Autre point, la quantité des voyages proposés. En effet, bien que novice sur le marché de la réservation de trains en ligne, Captain train est le seul acteur du marché à proposer les offres de tous les opérateurs présents en France : la SNCF et ses filiales (Ouigo, IDTGV, IDBus), Thalys, Lyria ou encore Tello pour les lignes Paris-Venise ou Marseille-Milan.
Enfin, c’est le client qui est au cœur de la stratégie du challenger. L’expérience client est donc totalement repensée et épurée, et le SAV se révèle très réactif.
Les effets positifs de la concurrence
Bousculé par l’arrivée d’un nouveau concurrent, le leader du marché est forcé de reconsidérer l’offre de service de sa plateforme et de retravailler ses points faibles.

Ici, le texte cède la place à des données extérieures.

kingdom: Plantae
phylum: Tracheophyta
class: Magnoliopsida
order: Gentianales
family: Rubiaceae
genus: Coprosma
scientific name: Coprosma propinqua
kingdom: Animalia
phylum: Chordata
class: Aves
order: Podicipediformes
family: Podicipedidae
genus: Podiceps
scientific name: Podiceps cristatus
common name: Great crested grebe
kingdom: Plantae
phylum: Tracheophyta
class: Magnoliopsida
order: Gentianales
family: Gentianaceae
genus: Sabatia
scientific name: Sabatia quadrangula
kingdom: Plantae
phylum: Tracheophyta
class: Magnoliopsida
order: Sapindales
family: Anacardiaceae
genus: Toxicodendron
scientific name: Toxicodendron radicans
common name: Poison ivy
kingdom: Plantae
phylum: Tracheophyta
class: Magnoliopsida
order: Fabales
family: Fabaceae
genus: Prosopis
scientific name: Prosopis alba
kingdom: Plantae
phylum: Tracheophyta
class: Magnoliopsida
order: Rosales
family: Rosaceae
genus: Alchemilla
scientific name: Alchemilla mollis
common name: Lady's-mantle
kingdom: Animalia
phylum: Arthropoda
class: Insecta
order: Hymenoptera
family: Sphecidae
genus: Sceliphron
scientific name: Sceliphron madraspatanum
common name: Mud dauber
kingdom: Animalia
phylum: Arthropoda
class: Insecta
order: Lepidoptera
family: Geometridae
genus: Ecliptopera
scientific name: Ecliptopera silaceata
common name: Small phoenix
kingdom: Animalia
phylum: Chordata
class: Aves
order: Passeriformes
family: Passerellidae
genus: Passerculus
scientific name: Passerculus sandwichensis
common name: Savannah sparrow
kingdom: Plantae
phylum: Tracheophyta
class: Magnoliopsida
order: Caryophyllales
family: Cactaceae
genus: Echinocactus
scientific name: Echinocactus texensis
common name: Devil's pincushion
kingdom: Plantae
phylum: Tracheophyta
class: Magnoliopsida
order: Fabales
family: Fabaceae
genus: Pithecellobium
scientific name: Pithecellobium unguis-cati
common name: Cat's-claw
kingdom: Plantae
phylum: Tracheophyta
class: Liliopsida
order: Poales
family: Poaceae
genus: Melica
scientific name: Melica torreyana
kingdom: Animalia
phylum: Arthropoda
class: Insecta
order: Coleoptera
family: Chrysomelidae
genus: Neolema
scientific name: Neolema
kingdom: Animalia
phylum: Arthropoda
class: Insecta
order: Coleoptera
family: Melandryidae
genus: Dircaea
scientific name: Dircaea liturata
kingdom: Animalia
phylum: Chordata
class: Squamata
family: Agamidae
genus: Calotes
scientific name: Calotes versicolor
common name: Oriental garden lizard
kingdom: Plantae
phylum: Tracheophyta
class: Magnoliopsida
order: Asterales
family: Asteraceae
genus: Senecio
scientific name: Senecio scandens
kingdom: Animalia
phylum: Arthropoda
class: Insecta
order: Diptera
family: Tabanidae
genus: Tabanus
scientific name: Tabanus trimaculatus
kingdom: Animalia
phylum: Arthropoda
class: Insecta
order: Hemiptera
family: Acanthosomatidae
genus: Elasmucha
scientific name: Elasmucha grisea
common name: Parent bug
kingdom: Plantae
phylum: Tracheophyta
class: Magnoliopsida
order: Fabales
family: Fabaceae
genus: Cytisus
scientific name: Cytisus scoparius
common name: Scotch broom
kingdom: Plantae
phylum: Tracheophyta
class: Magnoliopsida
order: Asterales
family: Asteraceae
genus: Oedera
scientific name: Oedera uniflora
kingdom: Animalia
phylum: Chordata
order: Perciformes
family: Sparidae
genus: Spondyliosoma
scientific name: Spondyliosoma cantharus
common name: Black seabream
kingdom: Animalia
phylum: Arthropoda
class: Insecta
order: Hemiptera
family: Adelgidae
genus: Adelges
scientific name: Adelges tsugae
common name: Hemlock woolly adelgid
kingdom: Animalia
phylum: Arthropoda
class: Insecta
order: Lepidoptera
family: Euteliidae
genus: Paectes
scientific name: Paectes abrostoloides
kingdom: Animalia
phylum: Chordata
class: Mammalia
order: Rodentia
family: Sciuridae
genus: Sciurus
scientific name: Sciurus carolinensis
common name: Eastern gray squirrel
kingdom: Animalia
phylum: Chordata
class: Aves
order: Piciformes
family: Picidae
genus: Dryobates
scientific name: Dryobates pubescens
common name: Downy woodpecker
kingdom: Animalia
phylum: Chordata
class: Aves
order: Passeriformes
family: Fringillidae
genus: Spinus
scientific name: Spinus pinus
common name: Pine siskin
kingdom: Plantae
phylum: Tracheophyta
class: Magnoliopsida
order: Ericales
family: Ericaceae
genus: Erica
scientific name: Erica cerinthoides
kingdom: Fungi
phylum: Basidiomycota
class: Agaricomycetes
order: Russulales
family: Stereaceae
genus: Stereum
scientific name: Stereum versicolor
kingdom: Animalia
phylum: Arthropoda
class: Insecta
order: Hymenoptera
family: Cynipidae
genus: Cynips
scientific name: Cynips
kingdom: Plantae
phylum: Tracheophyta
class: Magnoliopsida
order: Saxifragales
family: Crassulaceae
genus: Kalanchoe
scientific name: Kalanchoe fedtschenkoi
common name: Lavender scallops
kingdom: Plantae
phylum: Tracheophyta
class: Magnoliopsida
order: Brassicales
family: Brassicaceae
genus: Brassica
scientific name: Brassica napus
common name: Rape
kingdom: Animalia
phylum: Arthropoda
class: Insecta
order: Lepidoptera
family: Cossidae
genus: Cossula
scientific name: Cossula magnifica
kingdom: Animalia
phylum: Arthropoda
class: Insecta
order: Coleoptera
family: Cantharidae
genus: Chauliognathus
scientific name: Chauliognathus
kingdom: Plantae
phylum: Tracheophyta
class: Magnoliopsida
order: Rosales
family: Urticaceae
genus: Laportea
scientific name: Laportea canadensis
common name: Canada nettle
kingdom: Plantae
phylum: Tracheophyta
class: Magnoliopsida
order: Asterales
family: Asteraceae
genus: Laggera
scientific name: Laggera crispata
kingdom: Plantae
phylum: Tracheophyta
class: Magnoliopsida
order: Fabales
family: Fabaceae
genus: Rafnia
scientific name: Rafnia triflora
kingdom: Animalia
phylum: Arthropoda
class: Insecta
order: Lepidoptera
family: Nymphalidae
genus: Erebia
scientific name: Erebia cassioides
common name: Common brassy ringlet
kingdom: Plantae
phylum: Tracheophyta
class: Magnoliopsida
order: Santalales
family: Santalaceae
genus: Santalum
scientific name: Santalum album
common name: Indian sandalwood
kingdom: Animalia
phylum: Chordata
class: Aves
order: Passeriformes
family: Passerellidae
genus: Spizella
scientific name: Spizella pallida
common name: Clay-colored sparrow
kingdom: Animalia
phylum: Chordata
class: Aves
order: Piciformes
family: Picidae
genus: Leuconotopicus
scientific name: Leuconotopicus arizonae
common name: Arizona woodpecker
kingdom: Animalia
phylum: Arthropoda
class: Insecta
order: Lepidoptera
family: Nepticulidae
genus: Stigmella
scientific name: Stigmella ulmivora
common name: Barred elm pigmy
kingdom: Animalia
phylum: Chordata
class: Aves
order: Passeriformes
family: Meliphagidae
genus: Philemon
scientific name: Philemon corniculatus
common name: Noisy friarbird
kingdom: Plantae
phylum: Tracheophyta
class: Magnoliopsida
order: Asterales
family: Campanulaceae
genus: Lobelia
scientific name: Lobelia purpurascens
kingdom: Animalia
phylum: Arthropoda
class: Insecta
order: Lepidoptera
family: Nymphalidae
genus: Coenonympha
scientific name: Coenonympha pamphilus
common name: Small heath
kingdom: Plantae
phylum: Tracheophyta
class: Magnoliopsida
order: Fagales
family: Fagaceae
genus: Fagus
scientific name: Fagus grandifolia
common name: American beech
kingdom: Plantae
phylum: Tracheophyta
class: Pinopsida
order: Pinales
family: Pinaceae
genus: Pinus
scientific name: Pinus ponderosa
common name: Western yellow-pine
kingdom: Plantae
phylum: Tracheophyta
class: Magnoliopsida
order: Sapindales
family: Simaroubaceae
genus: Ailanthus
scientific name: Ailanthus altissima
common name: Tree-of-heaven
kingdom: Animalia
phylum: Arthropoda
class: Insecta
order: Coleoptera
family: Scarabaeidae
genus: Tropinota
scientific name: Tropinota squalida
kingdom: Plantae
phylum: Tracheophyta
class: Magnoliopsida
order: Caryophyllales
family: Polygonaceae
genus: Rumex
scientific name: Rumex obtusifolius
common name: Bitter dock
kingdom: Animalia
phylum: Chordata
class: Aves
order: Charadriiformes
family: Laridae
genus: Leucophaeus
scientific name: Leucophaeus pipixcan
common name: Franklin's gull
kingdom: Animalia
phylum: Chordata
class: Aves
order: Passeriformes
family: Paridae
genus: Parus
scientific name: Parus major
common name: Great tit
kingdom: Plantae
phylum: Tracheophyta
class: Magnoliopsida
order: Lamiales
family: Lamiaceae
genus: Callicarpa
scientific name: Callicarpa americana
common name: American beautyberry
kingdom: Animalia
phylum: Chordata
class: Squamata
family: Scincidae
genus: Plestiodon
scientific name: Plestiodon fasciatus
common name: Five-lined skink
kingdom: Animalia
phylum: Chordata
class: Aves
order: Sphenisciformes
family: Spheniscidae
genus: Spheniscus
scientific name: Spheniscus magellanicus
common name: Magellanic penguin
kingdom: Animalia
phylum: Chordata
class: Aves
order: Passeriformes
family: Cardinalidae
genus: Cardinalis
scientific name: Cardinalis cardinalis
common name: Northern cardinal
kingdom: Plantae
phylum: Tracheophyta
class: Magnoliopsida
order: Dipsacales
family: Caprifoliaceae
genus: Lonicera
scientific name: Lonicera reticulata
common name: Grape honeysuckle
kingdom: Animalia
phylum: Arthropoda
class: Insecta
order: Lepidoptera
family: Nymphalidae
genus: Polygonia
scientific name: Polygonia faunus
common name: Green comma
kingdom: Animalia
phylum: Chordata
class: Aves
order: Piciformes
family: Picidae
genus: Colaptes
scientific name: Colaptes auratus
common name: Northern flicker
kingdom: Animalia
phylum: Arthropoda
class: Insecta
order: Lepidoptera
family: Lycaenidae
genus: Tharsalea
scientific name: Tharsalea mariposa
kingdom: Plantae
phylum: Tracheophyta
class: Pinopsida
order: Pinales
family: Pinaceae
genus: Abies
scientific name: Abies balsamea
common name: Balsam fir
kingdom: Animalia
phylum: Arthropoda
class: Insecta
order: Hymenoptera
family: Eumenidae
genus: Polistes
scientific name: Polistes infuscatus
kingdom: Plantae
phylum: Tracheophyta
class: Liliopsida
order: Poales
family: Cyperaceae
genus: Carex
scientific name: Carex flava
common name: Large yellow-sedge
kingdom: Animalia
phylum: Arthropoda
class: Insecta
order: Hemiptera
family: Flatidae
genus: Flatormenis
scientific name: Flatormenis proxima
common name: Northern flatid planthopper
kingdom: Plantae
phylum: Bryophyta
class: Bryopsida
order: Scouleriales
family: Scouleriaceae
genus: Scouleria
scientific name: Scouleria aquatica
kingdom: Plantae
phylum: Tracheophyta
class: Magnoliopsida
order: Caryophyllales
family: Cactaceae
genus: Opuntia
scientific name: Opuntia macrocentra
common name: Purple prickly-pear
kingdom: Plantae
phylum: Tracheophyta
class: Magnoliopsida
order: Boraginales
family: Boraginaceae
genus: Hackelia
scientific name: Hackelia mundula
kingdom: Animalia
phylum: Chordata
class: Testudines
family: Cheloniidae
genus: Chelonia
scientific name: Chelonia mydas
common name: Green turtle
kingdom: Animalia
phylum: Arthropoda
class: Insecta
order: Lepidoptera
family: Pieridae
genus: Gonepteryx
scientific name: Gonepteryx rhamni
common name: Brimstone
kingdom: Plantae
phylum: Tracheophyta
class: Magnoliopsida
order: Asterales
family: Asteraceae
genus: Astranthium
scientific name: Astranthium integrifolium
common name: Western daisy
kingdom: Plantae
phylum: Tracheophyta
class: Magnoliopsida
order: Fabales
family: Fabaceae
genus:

Voyages-sncf.com investit donc lourdement sur son application : interface simplifiée pour consulter et acheter rapidement un billet de train, mémorisation des informations clients et des habitudes de voyages, affichage des informations en gare, développement du m-billet,…VSC ne prend pas la menace à la légère, et met les bouchées doubles pour conforter sa position de leader. L’interface, grandement améliorée, permet de gommer l’avantage comparatif que Captain Train avait réussi à se créer en travaillant sa solution sur les failles du géant.
Reste-t-il une chance à Captain Train de dépasser le maître, maintenant que sa promesse client [acheter son billet en 56 secondes] est mise à mal par l’application toujours plus performante de VSC ? La route est encore longue pour le détrôner, mais l’arrivée du challengeur a eu le mérite de dynamiser le secteur de la distribution dans le transport ferroviaire, et a permis une forte amélioration du service, notamment sur le mobile, où les attentes des clients sont très fortes.
Captain Train choisit un autre angle d’attaque
Aujourd’hui, les deux modèles de réservation tendent à converger, tous deux encouragés par le même profil de consommateur : exigeant, pressé, et mobile. La solution est unique : aller vers plus de simplification et du multi-canal.
En revanche, les stratégies à long terme divergent. Voyages-scnf.com bénéficie d’un ancrage historique fort (VSC a longtemps été un moteur de l’adoption d’Internet en France), et profite de son leadership notoire en France pour couvrir plus largement le marché de tourisme, comme la réservation de billets d’avion, ou encore d’hôtels. En effet, les Français ont créé un automatisme, et pensent mécaniquement à la SNCF pour la réservation de billets de train, comme ils pensent naturellement à EDF comme fournisseur d’énergie, ce qui facilite l’implantation globale et durable de VSC, en France.
Dans une autre perspective, et son changement de nom en atteste, Captain Train exprime très clairement son ambition de sortir de ses frontières françaises, pour aller conquérir l’Europe qui offre de belles perspectives de développement. Déjà implanté en Italie et en Allemagne (Captain Train couvre l’intégralité de leur marché), c’est l’Europe de l’Ouest qui est aujourd’hui l’objet de sa cible, preuve que la libéralisation de ce marché est bel est bien un enjeu européen.